* [Textauszug]:
>>>
Geschichte in Fotos: Vom Kniefall bis zum 11. September
zuletzt aktualisiert: 29.05.2010 - 18:45Düsseldorf (RPO). Es gibt Szenen der Geschichte, an die erinnert man sich über Bilder: Der Anschlag auf das World Trade Center gehört dazu, der Kniefall Willy Brandts in Warschau und der Sprung des DDR-Polizisten über den Stacheldraht in die Freiheit. Eine Ausstellung in Berlin zeigt nun die geschichtsträchtigen Fotos.
"Bilder im Kopf - Ikonen der Zeitgeschichte" heißt die neue Ausstellung im Forum Willy Brandt in Berlin, die vom Haus der Geschichte konzipiert wurde. Gezeigt werden Fotos, die sich als Schlüsselbilder in das kollektive Gedächtnis eingebrannt haben und das Geschichtsbewusstsein prägen.
<<<
* [Deine Aufgabe A]:
Prüfe, ob die folgenden Aussagen mit dem Textauszug übereinstimmen: (i) Die Ausstellung wurde vom Haus der Geschichte konzipiert. (ii) Die Ausstellung ist in Düsseldorf zu sehen. (iii) Der Kniefall Willy Brandts in Warschau wird als eine der Szenen genannt, an die man sich über Bilder erinnert. Antworte jeweils mit Ja oder Nein und zitiere die entscheidenden Worte des Textes wörtlich.
* [Deine Aufgabe B]:
Gib den Teil des Textauszugs zwischen "Geschichte in Fotos: Vom" und "die geschichtsträchtigen Fotos.", beide Stellen eingeschlossen, wortgetreu wieder.

* [Die Daten]:
>>>
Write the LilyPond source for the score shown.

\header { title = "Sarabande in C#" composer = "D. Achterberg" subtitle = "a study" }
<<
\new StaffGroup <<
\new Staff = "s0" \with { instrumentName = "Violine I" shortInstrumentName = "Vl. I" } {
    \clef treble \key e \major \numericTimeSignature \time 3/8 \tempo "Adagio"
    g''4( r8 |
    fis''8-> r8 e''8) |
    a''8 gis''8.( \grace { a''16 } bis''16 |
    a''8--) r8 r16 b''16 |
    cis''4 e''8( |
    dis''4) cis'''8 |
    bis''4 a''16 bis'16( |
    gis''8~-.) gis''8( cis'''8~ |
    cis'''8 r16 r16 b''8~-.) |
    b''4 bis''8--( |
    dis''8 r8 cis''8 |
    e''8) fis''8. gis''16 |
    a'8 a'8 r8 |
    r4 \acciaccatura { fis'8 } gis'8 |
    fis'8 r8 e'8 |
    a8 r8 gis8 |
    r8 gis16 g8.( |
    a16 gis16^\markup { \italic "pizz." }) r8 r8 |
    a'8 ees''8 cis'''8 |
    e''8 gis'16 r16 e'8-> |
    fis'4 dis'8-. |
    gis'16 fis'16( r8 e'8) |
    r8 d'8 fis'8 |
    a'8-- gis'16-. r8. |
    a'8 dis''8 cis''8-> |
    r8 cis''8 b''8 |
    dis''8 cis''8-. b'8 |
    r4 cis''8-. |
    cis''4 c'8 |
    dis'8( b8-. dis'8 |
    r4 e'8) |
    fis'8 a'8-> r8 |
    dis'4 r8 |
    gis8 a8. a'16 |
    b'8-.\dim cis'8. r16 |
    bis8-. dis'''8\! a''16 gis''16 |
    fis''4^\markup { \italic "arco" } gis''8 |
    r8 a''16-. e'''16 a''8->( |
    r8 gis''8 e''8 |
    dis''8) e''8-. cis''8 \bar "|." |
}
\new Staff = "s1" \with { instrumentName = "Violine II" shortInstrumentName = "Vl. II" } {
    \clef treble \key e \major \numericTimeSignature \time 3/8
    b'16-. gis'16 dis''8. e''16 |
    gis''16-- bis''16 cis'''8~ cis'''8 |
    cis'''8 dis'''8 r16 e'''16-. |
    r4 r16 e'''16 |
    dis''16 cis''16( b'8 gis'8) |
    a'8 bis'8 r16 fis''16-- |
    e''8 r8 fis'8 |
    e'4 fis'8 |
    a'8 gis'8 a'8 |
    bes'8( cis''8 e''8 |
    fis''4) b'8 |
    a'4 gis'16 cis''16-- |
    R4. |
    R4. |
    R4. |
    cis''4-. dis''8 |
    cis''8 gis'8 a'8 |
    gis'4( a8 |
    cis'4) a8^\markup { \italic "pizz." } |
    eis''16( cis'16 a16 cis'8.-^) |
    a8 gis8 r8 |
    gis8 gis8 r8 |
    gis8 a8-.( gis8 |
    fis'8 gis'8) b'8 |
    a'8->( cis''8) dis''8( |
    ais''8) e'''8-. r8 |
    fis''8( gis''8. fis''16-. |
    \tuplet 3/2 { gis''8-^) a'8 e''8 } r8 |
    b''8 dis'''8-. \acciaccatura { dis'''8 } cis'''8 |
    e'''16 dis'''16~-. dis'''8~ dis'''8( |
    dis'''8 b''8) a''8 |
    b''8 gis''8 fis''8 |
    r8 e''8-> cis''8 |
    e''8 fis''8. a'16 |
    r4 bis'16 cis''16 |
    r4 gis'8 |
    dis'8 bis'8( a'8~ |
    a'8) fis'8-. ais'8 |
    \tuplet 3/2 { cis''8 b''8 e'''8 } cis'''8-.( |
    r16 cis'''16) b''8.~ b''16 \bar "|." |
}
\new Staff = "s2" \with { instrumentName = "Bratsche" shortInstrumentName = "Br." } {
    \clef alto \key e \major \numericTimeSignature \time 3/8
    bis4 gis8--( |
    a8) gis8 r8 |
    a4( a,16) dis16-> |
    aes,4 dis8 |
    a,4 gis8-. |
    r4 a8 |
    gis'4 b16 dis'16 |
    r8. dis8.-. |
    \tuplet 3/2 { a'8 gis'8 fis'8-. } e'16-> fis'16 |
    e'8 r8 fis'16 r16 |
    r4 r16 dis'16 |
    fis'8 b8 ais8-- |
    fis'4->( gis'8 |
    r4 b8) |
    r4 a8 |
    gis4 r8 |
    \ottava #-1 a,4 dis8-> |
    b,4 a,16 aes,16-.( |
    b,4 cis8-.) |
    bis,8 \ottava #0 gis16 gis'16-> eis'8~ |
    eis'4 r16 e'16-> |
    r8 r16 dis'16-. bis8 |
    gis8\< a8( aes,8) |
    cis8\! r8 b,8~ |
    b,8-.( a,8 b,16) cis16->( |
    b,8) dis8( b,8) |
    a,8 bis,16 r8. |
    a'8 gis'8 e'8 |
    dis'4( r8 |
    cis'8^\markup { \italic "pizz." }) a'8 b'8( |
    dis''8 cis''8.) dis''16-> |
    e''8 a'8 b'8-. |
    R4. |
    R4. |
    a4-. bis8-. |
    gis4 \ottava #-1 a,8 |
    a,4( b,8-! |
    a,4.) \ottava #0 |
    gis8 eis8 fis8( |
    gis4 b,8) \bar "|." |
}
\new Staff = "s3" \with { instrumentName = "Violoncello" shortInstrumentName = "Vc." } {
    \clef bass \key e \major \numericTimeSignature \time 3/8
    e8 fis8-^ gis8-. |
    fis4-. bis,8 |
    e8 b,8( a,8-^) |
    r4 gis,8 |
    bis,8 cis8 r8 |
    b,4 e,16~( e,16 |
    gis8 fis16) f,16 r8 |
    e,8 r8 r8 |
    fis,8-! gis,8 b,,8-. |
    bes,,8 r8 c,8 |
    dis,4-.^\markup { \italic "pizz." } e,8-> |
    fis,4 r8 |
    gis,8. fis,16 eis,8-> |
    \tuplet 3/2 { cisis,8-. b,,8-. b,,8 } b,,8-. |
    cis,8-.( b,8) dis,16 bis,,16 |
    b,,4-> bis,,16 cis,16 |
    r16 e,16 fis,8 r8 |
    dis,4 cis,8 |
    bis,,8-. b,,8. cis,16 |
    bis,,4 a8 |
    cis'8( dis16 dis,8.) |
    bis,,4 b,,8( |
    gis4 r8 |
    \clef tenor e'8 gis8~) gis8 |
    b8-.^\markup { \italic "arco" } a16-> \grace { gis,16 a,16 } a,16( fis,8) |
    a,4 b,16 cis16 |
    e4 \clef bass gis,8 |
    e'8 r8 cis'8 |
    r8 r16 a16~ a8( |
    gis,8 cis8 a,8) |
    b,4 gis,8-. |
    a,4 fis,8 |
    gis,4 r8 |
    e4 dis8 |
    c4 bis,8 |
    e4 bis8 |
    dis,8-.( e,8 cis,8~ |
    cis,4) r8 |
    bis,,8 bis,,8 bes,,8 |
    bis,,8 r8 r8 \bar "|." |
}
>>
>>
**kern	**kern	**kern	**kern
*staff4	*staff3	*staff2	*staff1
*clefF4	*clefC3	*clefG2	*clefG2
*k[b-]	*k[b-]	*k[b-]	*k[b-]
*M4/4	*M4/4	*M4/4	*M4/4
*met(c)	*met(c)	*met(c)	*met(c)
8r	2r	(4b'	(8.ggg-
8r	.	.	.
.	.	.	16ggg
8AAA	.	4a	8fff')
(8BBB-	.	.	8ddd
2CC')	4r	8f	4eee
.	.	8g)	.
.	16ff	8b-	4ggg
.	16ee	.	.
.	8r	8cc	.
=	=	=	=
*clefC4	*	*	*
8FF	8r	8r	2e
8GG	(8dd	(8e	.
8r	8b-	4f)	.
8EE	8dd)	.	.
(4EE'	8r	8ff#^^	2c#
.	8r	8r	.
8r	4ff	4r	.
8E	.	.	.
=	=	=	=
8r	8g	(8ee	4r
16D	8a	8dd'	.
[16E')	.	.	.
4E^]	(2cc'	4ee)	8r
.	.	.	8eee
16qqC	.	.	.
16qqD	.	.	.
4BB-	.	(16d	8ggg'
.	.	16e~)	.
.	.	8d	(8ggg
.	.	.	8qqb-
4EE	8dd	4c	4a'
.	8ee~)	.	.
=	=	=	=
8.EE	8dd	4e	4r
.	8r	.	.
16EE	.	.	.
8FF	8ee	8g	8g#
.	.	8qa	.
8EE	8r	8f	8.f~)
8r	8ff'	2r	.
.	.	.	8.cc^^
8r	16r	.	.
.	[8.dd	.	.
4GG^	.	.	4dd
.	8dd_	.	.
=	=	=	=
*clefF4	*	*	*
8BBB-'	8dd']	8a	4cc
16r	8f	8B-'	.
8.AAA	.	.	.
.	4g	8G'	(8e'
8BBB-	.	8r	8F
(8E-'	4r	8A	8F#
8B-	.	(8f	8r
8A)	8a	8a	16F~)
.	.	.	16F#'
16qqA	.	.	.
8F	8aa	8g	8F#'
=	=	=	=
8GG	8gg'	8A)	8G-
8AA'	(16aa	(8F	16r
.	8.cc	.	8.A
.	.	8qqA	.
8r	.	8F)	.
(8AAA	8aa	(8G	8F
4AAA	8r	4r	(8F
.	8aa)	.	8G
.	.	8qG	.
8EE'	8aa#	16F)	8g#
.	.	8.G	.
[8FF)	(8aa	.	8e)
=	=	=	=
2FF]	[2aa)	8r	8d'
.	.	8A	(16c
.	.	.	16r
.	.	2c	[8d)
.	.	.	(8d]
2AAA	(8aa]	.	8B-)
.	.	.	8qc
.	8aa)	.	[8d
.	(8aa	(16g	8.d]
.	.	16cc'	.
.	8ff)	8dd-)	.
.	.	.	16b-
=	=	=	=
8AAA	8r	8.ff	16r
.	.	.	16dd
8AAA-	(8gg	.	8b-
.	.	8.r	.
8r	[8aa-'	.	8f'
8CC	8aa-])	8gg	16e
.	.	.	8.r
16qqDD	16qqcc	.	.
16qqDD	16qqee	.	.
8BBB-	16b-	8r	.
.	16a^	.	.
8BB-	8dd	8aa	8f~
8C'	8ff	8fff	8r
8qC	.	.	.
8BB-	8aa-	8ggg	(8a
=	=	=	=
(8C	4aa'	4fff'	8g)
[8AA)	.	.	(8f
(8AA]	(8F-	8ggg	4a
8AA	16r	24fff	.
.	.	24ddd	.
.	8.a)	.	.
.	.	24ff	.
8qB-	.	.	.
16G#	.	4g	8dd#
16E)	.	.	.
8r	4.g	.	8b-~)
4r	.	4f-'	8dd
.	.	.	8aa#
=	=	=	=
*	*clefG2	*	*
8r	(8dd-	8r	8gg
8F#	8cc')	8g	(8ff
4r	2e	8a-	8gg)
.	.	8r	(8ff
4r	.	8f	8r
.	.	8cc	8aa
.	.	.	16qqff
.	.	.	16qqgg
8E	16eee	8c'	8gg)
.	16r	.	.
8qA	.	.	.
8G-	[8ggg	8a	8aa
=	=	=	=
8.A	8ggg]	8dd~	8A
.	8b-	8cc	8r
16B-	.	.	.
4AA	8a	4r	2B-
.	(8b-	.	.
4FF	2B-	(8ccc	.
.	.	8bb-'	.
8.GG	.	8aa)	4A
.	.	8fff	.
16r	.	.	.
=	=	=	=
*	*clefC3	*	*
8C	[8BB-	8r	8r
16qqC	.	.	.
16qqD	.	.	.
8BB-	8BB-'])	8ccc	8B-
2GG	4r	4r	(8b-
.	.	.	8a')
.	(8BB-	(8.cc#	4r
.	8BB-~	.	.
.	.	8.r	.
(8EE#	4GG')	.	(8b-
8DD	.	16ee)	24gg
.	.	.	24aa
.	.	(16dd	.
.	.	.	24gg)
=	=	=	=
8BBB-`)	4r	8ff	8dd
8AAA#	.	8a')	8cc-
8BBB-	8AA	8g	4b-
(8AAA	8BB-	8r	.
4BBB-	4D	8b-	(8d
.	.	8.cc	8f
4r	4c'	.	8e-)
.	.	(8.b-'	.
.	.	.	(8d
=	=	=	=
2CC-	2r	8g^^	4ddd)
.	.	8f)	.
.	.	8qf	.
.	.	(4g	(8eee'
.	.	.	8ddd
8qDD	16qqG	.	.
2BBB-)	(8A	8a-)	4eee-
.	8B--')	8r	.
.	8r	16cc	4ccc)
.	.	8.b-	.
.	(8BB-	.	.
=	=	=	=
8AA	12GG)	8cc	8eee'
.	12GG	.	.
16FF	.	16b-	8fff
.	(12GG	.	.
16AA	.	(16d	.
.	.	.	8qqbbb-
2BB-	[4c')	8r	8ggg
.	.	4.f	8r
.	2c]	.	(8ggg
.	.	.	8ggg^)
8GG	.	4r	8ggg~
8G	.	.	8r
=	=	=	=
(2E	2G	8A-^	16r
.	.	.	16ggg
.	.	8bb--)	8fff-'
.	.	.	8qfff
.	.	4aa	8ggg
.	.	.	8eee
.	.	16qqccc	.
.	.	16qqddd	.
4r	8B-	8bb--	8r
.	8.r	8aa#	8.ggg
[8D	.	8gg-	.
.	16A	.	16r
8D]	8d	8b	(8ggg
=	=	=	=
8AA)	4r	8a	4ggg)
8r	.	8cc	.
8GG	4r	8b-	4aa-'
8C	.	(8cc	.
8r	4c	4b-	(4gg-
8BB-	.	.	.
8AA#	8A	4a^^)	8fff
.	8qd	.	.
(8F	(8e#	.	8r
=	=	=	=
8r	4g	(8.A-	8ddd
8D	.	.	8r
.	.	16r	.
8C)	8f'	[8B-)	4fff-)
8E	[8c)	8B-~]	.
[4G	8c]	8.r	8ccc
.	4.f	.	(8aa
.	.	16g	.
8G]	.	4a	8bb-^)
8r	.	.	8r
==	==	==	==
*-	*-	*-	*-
<<<
* [Ausgearbeitete Lösung A]:
(i) Ja: „die vom Haus der Geschichte konzipiert wurde“
(ii) Nein: „im Forum Willy Brandt in Berlin“
(iii) Ja: „der Kniefall Willy Brandts in Warschau“

* [Ausgearbeitete Lösung B]:
Geschichte in Fotos: Vom Kniefall bis zum 11. September
zuletzt aktualisiert: 29.05.2010 - 18:45Düsseldorf (RPO). Es gibt Szenen der Geschichte, an die erinnert man sich über Bilder: Der Anschlag auf das World Trade Center gehört dazu, der Kniefall Willy Brandts in Warschau und der Sprung des DDR-Polizisten über den Stacheldraht in die Freiheit. Eine Ausstellung in Berlin zeigt nun die geschichtsträchtigen Fotos.